I have been around mas since I was a child about nine years old. As I got older, I got into it because my father, who was Ken Morris, was always into mas. Even long before he even got his own band, he would make mas for different bands like Harold Saldenah, Jack Brathwaite and those guys. In those days, of course mas was history, far from what we have now. There were no bikinis and beads in those days. Everything was history because you had to portray some sort of historical mas.
We grew up in an upstairs house at number 15 Tenth Avenue Barataria, and every Carnival they would start to make mas around October at the bottom of the house, and then they would bring it into town at some other location where they would form and play mas. As a child I would always wander into the mas camp and would always be among the guys when they were joking amongst themselves and working till three o'clock the next morning. My mother would always say, "come upstairs it is time to go to bed." I had a special interest in what my father was doing. The mas graduated after a time and the place became too small, so they came right here, (present mas camp in Belmont).

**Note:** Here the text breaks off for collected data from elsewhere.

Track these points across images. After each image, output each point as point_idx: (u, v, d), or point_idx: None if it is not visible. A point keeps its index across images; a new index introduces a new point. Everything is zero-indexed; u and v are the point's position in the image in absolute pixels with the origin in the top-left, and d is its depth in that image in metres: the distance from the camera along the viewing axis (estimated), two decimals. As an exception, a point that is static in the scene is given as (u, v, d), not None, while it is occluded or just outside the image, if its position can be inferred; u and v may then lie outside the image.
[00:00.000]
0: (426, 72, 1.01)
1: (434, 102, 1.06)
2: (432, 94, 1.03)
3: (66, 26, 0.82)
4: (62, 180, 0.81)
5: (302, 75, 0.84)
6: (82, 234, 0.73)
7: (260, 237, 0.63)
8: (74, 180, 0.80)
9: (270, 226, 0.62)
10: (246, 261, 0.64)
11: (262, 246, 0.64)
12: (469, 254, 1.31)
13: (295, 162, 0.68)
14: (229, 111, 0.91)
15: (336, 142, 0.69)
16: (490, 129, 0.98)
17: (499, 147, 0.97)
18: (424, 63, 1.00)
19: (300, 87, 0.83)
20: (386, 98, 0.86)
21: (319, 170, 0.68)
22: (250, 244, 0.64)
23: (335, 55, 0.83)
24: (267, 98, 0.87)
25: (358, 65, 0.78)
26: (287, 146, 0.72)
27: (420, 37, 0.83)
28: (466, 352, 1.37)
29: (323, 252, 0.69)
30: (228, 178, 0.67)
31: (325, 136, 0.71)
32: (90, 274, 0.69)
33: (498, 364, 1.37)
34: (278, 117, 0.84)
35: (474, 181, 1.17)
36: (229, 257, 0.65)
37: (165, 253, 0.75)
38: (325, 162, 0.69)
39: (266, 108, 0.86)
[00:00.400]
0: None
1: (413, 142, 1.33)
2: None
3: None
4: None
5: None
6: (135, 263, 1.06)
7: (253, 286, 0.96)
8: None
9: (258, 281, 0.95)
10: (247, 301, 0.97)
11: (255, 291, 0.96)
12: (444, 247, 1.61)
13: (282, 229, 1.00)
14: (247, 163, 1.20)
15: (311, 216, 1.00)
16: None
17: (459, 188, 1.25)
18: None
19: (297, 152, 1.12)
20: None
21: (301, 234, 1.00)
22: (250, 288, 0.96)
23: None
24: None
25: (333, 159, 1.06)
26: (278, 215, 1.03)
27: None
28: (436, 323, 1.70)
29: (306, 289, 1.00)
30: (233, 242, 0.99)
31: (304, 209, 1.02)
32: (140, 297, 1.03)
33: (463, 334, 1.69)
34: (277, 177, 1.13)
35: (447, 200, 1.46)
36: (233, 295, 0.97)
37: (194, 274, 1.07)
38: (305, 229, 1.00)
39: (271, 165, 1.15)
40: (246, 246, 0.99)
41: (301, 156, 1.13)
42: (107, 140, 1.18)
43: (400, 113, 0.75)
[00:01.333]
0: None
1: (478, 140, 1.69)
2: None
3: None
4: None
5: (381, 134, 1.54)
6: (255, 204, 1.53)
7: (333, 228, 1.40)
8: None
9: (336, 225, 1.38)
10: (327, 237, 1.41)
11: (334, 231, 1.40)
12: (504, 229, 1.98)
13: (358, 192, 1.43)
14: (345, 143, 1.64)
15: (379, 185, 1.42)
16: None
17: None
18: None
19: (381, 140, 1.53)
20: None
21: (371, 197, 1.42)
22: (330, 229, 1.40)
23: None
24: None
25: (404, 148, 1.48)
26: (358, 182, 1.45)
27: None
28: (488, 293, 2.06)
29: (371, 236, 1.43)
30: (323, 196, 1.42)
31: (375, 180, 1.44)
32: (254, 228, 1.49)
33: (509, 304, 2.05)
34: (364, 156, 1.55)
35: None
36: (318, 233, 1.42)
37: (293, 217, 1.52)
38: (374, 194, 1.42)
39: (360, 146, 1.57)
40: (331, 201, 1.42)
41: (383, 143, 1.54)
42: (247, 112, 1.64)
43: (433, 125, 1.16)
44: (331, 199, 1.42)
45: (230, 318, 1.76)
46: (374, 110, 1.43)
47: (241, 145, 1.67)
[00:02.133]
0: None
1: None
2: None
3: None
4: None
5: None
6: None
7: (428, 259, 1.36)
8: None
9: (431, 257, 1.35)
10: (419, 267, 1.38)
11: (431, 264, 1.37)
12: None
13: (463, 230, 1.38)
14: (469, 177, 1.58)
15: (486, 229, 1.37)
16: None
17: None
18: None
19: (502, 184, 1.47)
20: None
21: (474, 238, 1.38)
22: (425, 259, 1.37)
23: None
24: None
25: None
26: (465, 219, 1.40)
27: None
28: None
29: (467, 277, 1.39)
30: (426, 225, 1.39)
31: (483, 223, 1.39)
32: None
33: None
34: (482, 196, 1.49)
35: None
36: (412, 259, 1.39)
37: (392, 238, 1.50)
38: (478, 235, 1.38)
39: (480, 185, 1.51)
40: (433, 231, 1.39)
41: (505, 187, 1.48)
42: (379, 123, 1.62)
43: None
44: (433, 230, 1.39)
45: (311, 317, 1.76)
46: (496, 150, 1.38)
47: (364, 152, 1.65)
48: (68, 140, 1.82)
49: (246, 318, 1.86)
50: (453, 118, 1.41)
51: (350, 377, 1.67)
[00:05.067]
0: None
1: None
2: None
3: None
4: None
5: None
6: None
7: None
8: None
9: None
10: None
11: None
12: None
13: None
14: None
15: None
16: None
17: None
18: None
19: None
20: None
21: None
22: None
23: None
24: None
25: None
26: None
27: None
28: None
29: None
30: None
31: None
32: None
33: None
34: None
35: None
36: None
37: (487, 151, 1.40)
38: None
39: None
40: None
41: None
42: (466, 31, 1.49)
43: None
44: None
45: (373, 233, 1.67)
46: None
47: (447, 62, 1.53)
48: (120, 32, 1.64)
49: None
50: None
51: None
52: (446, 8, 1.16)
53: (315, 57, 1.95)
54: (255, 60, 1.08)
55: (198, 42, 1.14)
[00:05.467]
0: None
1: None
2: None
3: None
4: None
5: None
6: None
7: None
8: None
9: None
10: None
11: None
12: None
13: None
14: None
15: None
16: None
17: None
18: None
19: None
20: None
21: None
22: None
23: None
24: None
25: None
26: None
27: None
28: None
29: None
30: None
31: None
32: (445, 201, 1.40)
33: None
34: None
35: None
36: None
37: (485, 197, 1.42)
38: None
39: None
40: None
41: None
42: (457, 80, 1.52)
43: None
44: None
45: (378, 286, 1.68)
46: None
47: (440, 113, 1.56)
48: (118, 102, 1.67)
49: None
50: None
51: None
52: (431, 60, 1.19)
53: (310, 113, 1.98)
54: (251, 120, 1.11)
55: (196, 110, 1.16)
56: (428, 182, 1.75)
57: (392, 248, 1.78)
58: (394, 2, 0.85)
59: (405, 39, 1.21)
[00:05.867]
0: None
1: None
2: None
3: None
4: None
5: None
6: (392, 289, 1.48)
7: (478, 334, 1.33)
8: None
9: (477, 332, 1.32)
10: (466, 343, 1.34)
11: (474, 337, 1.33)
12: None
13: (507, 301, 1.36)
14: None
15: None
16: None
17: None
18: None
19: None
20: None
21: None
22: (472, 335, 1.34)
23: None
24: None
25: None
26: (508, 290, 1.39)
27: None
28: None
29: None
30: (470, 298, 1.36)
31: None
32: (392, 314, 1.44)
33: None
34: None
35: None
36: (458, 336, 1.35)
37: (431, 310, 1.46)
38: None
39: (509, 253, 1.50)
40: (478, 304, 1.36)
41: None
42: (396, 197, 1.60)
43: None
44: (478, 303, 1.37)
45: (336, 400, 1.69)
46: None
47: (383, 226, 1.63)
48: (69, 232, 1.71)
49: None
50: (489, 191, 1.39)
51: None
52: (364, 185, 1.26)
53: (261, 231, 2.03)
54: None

The nice thing about it was what we now call traditional mas. The mas had a lot of papier mâché and moldings. Papier mâché is actually making a shape using paper and starch. Anything you want to make, you can actually make it out of a mold. Years ago they used to use clay and it was very popular. Clay was easier to work with, and we had more time before because for some reason, Carnival used to take long to come but not now, by the time you wink, it here. You had to make a clay mold and put it in the sun to dry for the same reason, and keep wetting it because this sun will crack the mold in no time, so you had to keep wetting it and damping it until it dried slowly. Then you put Vaseline over the mold, then you wet the paper and you use starch or you mix a flour paste and put a sheet without paste so that it can come off the mold, and you keep putting layers upon layers until you feel it is thick enough and then it dries, so when it comes of, it comes of with the shape of the mold, and then you can paint it and glitter it or do whatever stuff you want. This type of mas is a rare thing now.